#### SHORT PROBLEM:
Take the lines of the material below, starting with the line containing "subtitle Human readable" and going on through the line containing "text group by", and substitute "SELECT" for each occurrence of "select". Output only those lines, otherwise unchanged.

#### SUPPLIED DATA:
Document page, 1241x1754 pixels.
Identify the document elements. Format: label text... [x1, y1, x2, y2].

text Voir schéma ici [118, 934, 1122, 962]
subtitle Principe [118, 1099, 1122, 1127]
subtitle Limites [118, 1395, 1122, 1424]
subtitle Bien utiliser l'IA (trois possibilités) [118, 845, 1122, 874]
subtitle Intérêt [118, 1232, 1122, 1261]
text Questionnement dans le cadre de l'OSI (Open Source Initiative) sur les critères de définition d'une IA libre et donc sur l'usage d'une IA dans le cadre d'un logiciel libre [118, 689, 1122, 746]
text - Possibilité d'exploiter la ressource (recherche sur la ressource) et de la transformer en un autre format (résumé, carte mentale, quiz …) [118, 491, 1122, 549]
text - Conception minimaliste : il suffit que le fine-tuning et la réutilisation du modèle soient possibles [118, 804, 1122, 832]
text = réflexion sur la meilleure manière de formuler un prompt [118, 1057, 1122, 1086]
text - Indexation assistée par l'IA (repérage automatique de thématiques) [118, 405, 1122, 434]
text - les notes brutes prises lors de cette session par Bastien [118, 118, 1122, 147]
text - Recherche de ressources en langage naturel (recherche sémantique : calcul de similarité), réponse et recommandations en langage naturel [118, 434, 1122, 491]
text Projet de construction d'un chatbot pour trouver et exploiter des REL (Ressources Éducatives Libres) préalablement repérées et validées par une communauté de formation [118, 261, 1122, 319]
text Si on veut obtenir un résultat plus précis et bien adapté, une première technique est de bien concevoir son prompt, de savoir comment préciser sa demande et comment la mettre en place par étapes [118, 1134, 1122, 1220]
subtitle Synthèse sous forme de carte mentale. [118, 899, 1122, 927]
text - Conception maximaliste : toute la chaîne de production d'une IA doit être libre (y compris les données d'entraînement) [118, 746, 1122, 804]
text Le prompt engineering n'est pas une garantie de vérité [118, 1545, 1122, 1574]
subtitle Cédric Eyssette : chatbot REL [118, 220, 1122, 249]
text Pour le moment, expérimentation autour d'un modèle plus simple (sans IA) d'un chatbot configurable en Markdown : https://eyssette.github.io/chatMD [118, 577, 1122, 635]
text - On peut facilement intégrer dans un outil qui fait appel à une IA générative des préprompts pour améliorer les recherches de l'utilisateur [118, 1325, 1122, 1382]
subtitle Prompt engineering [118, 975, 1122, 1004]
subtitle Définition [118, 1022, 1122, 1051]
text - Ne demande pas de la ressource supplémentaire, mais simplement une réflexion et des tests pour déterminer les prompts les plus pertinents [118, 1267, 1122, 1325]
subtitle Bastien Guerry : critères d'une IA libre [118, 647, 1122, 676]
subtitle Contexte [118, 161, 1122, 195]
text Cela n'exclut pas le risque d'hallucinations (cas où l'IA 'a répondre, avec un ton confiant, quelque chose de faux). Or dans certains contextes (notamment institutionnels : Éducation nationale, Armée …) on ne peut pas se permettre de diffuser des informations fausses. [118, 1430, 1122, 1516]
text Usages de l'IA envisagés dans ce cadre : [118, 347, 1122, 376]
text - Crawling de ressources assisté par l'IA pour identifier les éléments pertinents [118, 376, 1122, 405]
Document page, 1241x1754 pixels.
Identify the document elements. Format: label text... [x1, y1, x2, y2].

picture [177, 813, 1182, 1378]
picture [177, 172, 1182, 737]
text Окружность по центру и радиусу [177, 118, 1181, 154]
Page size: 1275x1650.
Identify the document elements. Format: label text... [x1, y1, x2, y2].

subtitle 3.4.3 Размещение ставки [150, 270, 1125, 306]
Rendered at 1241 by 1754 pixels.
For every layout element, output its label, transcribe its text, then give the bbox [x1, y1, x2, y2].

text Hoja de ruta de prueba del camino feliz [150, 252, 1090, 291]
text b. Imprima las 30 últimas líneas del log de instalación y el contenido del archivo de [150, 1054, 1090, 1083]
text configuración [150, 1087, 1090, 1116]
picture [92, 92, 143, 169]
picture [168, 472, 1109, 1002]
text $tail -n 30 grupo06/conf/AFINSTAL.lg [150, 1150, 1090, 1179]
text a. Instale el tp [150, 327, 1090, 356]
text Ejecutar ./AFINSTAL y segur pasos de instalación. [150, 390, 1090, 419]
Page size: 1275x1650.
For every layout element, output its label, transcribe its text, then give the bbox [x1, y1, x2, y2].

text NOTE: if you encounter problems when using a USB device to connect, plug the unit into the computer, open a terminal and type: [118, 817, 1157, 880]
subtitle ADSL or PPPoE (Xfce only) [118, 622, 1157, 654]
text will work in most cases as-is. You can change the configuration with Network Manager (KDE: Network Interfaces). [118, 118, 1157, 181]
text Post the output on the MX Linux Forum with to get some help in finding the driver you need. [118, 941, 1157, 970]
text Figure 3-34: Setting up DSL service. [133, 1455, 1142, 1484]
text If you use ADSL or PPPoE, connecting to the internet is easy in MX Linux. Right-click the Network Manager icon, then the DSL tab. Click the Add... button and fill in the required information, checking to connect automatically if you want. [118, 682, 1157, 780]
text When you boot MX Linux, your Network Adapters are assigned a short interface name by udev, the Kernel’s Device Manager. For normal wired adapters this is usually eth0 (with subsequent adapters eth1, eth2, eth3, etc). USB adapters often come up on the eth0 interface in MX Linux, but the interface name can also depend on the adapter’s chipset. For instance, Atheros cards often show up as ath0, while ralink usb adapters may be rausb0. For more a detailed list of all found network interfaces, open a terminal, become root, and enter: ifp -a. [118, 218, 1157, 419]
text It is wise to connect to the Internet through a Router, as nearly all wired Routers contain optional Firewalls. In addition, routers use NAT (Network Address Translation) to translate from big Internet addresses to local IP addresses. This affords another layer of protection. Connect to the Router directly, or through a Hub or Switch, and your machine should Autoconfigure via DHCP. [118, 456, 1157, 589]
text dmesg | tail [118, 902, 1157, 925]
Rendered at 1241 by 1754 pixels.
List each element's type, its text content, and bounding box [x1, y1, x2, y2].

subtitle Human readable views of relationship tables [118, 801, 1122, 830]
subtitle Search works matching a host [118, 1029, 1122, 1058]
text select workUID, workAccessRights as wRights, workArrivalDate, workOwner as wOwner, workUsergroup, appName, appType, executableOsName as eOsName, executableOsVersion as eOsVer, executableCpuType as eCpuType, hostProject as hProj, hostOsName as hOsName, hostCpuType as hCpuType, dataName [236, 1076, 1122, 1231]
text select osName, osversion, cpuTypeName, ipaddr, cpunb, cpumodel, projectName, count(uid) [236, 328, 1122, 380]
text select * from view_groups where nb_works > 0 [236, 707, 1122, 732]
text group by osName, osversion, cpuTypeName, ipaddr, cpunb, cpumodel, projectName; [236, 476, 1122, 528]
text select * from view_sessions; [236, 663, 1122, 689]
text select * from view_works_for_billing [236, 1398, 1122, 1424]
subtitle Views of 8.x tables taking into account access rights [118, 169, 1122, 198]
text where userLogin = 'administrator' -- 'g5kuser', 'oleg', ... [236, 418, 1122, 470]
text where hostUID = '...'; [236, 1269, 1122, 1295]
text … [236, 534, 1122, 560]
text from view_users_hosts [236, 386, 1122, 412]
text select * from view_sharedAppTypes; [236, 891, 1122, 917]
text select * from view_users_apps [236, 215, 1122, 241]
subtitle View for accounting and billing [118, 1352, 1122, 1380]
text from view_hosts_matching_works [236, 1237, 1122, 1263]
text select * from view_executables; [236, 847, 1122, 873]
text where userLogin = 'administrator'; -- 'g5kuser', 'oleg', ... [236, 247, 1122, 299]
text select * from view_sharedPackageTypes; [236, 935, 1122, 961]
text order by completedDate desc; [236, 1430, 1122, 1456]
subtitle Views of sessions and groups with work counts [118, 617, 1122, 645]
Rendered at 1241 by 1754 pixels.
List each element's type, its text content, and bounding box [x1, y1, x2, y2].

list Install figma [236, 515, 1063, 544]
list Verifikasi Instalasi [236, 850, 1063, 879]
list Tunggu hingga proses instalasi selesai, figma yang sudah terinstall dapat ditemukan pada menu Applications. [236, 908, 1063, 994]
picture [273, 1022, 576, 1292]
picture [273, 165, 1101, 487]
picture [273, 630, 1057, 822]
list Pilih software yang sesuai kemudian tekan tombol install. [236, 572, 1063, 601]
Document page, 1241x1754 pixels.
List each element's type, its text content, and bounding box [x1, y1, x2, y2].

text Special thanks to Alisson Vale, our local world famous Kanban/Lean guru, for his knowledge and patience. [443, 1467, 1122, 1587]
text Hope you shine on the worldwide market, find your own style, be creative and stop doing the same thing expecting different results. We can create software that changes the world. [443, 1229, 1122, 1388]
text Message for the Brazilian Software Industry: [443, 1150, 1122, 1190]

#### FULL OUTPUT:
subtitle Human readable views of relationship tables [118, 801, 1122, 830]
subtitle Search works matching a host [118, 1029, 1122, 1058]
text SELECT workUID, workAccessRights as wRights, workArrivalDate, workOwner as wOwner, workUsergroup, appName, appType, executableOsName as eOsName, executableOsVersion as eOsVer, executableCpuType as eCpuType, hostProject as hProj, hostOsName as hOsName, hostCpuType as hCpuType, dataName [236, 1076, 1122, 1231]
text SELECT osName, osversion, cpuTypeName, ipaddr, cpunb, cpumodel, projectName, count(uid) [236, 328, 1122, 380]
text SELECT * from view_groups where nb_works > 0 [236, 707, 1122, 732]
text group by osName, osversion, cpuTypeName, ipaddr, cpunb, cpumodel, projectName; [236, 476, 1122, 528]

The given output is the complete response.